Passage provided:
▶
From Manual to Machine: A Deep Dive into AI-Powered Systematic Literature Reviews

Author(s)

Gagandeep Kaur, M.Pharm1, Barinder Singh, RPh2, Rajdeep Kaur, PhD1, Ankita Sood, PharmD1;
1Pharmacoevidence, SAS Nagar Mohali, India, 2Pharmacoevidence, London, United Kingdom
OBJECTIVES: Artificial intelligence (AI)/Machine-learning (ML) offer promising solutions to streamline the systematic literature review (SLR) process, particularly in areas like screening, data extraction, and evidence synthesis. The study aims to assess the performance of AI/ML tools in conducting an SLR compared to manual review processes.
METHODS: Key biomedical databases (EMBASE®, MEDLINE®) were searched for last five years to identify studies evaluating the integration of AI/ML techniques in SLR process across various healthcare domains. The review followed the standard methodology for conducting SLR as per guidelines provided by the Preferred Reporting Items for Systematic Reviews and Meta-Analyses (PRISMA).
◀
Material shown:
▶
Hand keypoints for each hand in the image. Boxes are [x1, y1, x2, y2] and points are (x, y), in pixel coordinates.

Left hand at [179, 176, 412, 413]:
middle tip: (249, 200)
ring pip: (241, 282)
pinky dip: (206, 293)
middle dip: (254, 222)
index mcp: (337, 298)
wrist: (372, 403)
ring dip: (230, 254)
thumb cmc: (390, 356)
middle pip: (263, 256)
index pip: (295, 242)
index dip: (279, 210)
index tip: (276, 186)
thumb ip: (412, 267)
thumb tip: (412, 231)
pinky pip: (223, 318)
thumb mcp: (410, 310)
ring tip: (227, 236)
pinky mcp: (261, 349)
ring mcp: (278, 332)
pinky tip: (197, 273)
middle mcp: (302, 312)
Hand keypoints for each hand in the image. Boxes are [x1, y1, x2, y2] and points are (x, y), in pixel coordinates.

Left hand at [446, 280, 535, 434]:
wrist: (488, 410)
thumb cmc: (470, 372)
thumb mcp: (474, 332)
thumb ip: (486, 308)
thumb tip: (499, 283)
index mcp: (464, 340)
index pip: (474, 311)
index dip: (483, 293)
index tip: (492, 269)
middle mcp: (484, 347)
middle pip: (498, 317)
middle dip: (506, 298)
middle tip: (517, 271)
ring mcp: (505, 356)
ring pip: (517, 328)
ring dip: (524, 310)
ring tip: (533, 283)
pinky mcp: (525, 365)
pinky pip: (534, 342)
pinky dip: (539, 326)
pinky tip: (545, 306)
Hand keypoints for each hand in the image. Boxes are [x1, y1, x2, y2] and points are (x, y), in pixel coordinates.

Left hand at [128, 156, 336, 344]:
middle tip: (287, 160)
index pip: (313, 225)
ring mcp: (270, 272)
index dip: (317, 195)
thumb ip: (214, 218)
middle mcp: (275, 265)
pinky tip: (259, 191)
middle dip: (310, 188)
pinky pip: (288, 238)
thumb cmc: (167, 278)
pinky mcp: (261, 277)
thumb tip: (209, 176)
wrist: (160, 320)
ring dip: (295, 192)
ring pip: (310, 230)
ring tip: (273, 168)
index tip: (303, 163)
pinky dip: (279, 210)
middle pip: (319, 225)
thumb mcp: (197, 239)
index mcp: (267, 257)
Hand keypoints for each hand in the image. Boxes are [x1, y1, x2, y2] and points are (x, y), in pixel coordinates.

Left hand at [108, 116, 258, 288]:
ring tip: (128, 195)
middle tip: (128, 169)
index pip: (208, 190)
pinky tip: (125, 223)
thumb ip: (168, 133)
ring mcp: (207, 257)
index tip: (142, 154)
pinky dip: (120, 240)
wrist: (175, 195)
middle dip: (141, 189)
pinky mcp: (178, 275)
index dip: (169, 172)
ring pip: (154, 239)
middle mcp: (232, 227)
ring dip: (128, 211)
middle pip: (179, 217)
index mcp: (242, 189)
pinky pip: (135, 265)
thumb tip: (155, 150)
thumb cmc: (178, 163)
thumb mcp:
◀
Problem set:
A. According to the abstract on AI-powered systematic literature reviews, which databases were searched?
B. Pick up the abstract on AI-powered systematic literature reviews after its last sentence and write the next part.
The entries were taken from a different source than the abstract.

Answers to the tasks:
A. EMBASE® and MEDLINE®.

B.
RESULTS: Across the 92 included studies, 37 assessed AI/ML tools against manual processes at various stages of SLR. Majority of the studies utilised GPT (n=8), followed by Distiller (n=6) AI models. AI tools were utilized for title and abstract screening across the majority of studies (n=31). The sensitivity and specificity ranged from 14% (DistillerAI) to 98.1% (FSL model), and 11.6% (GPT-3.5) to 99.6% (GPT-4), respectively. AI/ML demonstrated accuracy ranging from 38.0% (GPT-3.5) to 100% (EXACT). Two studies reported kappa coefficients, with one showing an almost perfect agreement between GPT and human reviewers in the abstract screening process (Cohen's kappa>0.9) and the other achieving moderate inter-reviewer reliability (kappa coefficient ≥ 0.75). Sixteen studies also demonstrated a significant reduction in the time required compared to humans. In addition to the genAI models, other NLP models were also used for the screening purpose (Bert, Alberta, srBERT, SVM, Naïve Bayes and BIBOT etc.).
CONCLUSIONS: While AI/ML tools demonstrated notable efficiency improvements, such as reduced manual screening efforts, limitations like dependence on domain expertise and challenges in assessing study quality persist. The findings underscore AI’s potential to enhance SLR processes but highlight the need for further refinement in accuracy and interpretability.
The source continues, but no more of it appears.